§ **Collected data**
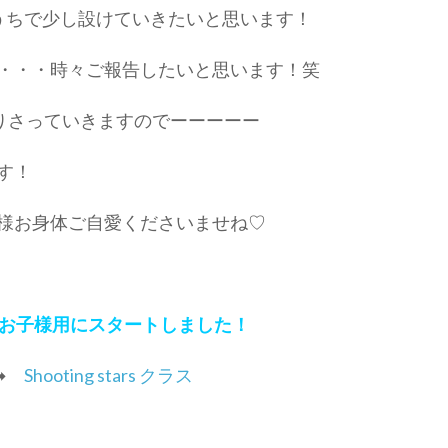
うちで少し設けていきたいと思います！
・・・時々ご報告したいと思います！笑
走りさっていきますのでーーーーー
す！
様お身体ご自愛くださいませね♡
！お子様用にスタートしました！
➡
Shooting stars クラス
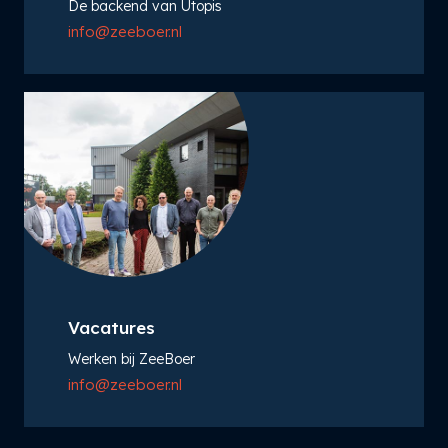
De backend van Utopis
info@zeeboer.nl
Vacatures
Werken bij ZeeBoer
info@zeeboer.nl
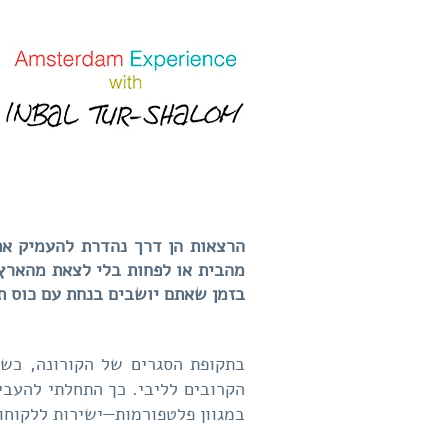
Amsterdam Experience with a Local
Photographer Inbal Tur-Shalom
הרצאות הן דרך נהדרת להעמיק את
מהבית או לפחות בלי לצאת מהארץ.
בזמן שאתם יושבים בנחת עם כוס תה
בתקופת הסגרים של הקורונה, כשה
הקרובים לליבי. כך התחלתי להעבי
במגוון פלטפורמות—ישירות ללקוחות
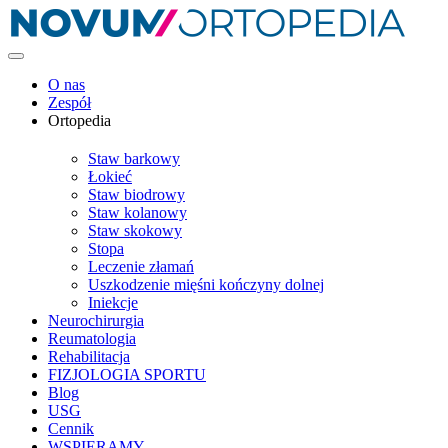
O nas
Zespół
Ortopedia
Staw barkowy
Łokieć
Staw biodrowy
Staw kolanowy
Staw skokowy
Stopa
Leczenie złamań
Uszkodzenie mięśni kończyny dolnej
Iniekcje
Neurochirurgia
Reumatologia
Rehabilitacja
FIZJOLOGIA SPORTU
Blog
USG
Cennik
WSPIERAMY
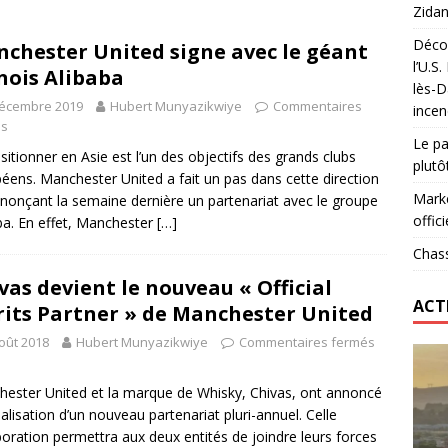
Zidan
Décou
chester United signe avec le géant
das : qui gagne vraiment
FOOTBALL
l’U.S
nois Alibaba
lès-D
onumental de Zinedine Zidane par adidas est de retour à
décembre 2019
Hubert Munyazikwiye
Commentaires
incen
és
Le pa
sitionner en Asie est l’un des objectifs des grands clubs
plutô
éens. Manchester United a fait un pas dans cette direction
Marke
nonçant la semaine dernière un partenariat avec le groupe
offici
ba. En effet, Manchester
[…]
Chass
vas devient le nouveau « Official
ACT
rits Partner » de Manchester United
oût 2018
Hubert Munyazikwiye
Commentaires fermés
ester United et la marque de Whisky, Chivas, ont annoncé
icialisation d’un nouveau partenariat pluri-annuel. Celle
boration permettra aux deux entités de joindre leurs forces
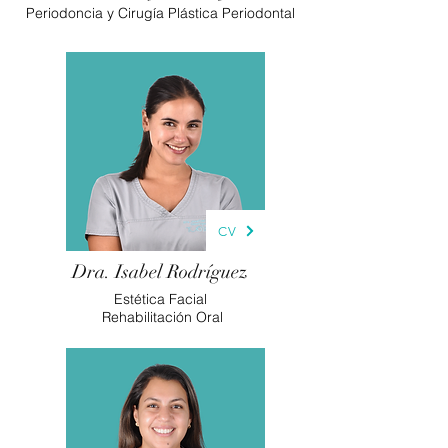
Periodoncia y Cirugía Plástica Periodontal
CV
Dra. Isabel Rodríguez
Estética Facial
Rehabilitación Oral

§ **Your instructions**
Every entry, word for word, should be given again; the pictures are not part of the copy.

§ **Solution**
うちで少し設けていきたいと思います！
・・・時々ご報告したいと思います！笑
走りさっていきますのでーーーーー
す！
様お身体ご自愛くださいませね♡
！お子様用にスタートしました！
➡
Shooting stars クラス
De backend van Utopis
info@zeeboer.nl
Vacatures
Werken bij ZeeBoer
info@zeeboer.nl
Amsterdam Experience with a Local
Photographer Inbal Tur-Shalom
הרצאות הן דרך נהדרת להעמיק את
מהבית או לפחות בלי לצאת מהארץ.
בזמן שאתם יושבים בנחת עם כוס תה
בתקופת הסגרים של הקורונה, כשה
הקרובים לליבי. כך התחלתי להעבי
במגוון פלטפורמות—ישירות ללקוחות
O nas
Zespół
Ortopedia
Staw barkowy
Łokieć
Staw biodrowy
Staw kolanowy
Staw skokowy
Stopa
Leczenie złamań
Uszkodzenie mięśni kończyny dolnej
Iniekcje
Neurochirurgia
Reumatologia
Rehabilitacja
FIZJOLOGIA SPORTU
Blog
USG
Cennik
WSPIERAMY
Zidan
Décou
chester United signe avec le géant
das : qui gagne vraiment
FOOTBALL
l’U.S
nois Alibaba
lès-D
onumental de Zinedine Zidane par adidas est de retour à
décembre 2019
Hubert Munyazikwiye
Commentaires
incen
és
Le pa
sitionner en Asie est l’un des objectifs des grands clubs
plutô
éens. Manchester United a fait un pas dans cette direction
Marke
nonçant la semaine dernière un partenariat avec le groupe
offici
ba. En effet, Manchester
[…]
Chass
vas devient le nouveau « Official
ACT
rits Partner » de Manchester United
oût 2018
Hubert Munyazikwiye
Commentaires fermés
ester United et la marque de Whisky, Chivas, ont annoncé
icialisation d’un nouveau partenariat pluri-annuel. Celle
boration permettra aux deux entités de joindre leurs forces
Periodoncia y Cirugía Plástica Periodontal
CV
Dra. Isabel Rodríguez
Estética Facial
Rehabilitación Oral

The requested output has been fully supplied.